During the presentation of ENLACE test results in 2012, the seventh year the standardized test has been applied to public and private school students throughout the nation, Córdova Villalobos said that the “biggest increase was found in public elementary schools, with 20.8 percentage points. Indigenous boys, girls and adolescents also improved from 4.1 percent scoring either ‘good’ or ‘excellent’ in 2006 to 21.6 percent in 2012. Conafe (The National Council for Education Development) students went from 6.9 percent receiving ‘good’ or ‘excellent’ to 13.1 percent in 2012.”
On the mathematics portion of the exam, elementary school students receiving either “good” or “excellent” increased from 17.6 percent in 2006 to 44.3 percent in 2012, an increase of 26.7 percent, which amounts to almost 3.6 million students.

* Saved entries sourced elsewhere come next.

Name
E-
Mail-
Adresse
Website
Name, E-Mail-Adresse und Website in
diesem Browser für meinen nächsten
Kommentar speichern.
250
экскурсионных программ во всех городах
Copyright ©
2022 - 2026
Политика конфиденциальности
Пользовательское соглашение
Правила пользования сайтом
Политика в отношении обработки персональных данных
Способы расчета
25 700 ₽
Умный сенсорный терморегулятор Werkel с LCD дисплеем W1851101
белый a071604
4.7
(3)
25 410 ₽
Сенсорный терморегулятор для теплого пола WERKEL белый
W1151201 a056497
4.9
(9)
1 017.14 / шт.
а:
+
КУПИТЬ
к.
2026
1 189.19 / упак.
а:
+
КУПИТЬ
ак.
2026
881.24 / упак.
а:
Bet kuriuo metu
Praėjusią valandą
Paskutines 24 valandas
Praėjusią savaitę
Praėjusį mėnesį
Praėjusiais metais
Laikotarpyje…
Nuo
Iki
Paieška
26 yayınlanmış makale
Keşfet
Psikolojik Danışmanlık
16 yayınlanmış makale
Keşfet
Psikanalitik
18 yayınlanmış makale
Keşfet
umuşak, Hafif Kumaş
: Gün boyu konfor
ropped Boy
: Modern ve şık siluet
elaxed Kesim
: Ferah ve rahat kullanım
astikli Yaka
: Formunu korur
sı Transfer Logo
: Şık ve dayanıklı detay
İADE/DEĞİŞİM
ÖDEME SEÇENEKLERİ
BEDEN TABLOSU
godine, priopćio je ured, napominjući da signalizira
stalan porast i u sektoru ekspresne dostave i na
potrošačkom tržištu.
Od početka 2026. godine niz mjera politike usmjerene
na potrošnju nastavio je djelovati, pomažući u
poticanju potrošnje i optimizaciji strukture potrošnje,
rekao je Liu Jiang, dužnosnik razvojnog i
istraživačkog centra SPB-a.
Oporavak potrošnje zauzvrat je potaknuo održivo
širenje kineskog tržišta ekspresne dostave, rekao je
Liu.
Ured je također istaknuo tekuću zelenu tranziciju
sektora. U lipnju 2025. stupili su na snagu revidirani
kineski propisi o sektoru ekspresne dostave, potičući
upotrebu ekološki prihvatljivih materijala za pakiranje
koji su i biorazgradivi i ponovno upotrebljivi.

While improvements in middle school were not as pronounced as in elementary school, students receiving either “good” or “excellent” on the math portion of the exam went from 4.2 percent in 2006 to 20.7 percent, easily passing the goal of 11.6 percent set by President Calderón.
Results from the middle school Spanish portion of the ENLACE show a historic increase of 6 percentage points, going from 14.7 percent of students scoring in the “good” or “excellent” range in 2006 to 20.7 percent in 2012, only 1.72 percentage points short of the presidential goal of 22.42.
While all educational institutions, public or private, showed historic annual improvements, “Telesecundaria” schools, which employ a form of technology-based distance learning, improved the most, with a 26 point jump from 2006, quickly closing the gap on private schools.
High school students, who have only been subject to the test since 2008, did not fare as well as elementary and middle school students.
“Thanks to the dedication of all educational institutions, state governments, 13,189 baccalaureate students and more than 965,000 high school seniors, we saw increases of 3.4 percent (in baccalaureate students) and 5.7 percent (in high school seniors),” Córdova Villalobos said.
Compared to test results from 2008, students from federal high schools showed an increase of 3.7 percentage points in those students scoring “good” or “excellent” in reading comprehension, the biggest increase of any public school system, including centralized and decentralized state schools, autonomous university baccalaureate programs and private schools.